Agee created a portrait of life in the Depression that was too comprehensive for Fortune to publish, and he considered the story too important to be cut and rewritten in a manner that would suit the magazine. It took until 1941 for Agee’s notes and Evans’s photographs to be compiled into a manuscript that was accepted for publication. By that time, however, the war in Europe was reigniting the American economy, and the Depression was no longer a story that interested the public. The first printing of Let Us Now Praise Famous Men sold little more than 500 copies. Interest in the text was renewed in the 1960s, however, and today the book is considered not only a great work about the Depression but also a masterpiece of photography and writing.
Evans is a celebrated photographer known for the straight-forward elegance of his style and for his study of American culture from the late 1920s to the 1970s.

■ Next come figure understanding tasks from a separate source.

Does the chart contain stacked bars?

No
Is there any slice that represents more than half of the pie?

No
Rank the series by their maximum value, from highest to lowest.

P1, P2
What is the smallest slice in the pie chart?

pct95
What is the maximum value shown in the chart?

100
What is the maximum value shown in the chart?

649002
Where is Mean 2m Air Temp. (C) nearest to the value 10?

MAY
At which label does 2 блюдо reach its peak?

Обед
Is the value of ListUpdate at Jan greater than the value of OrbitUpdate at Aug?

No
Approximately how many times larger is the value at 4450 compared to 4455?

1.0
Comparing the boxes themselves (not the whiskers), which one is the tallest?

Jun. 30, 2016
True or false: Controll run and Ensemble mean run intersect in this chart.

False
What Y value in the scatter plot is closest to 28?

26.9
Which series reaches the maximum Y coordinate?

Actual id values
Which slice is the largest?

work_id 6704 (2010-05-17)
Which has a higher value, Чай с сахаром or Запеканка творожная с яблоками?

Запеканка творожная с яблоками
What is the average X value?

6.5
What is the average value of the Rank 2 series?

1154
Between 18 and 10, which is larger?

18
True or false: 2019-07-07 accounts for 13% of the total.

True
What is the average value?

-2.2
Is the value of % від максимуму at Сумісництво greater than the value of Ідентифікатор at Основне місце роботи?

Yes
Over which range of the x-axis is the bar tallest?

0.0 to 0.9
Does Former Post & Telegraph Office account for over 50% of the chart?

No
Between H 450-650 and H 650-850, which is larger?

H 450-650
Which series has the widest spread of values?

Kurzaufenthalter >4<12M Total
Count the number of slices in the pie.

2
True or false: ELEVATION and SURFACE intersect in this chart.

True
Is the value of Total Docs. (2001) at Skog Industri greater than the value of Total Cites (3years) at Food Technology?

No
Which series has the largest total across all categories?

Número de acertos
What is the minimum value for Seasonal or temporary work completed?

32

In Looking at Photographs (1973), John Szarkowski, Director of the Photography Department at the Museum of Modern Art, wrote: “Evans’s work… was puritanically economical, precisely measured, frontal, unemotional, dryly textured, insistently factual, qualities that seemed more appropriate to a bookkeeper’s ledger than to art. But in time it became clear that [his art] constitutes a personal survey of the interior resources of the American tradition, a survey based on a sensibility that found poetry and complexity where most earlier travelers had found only drab statistics or fairy tales.”
The Harry Ransom Center holds the James Agee collection, which includes an original typescript of the book and nearly 300 prints produced by Walker Evans over the course of this project.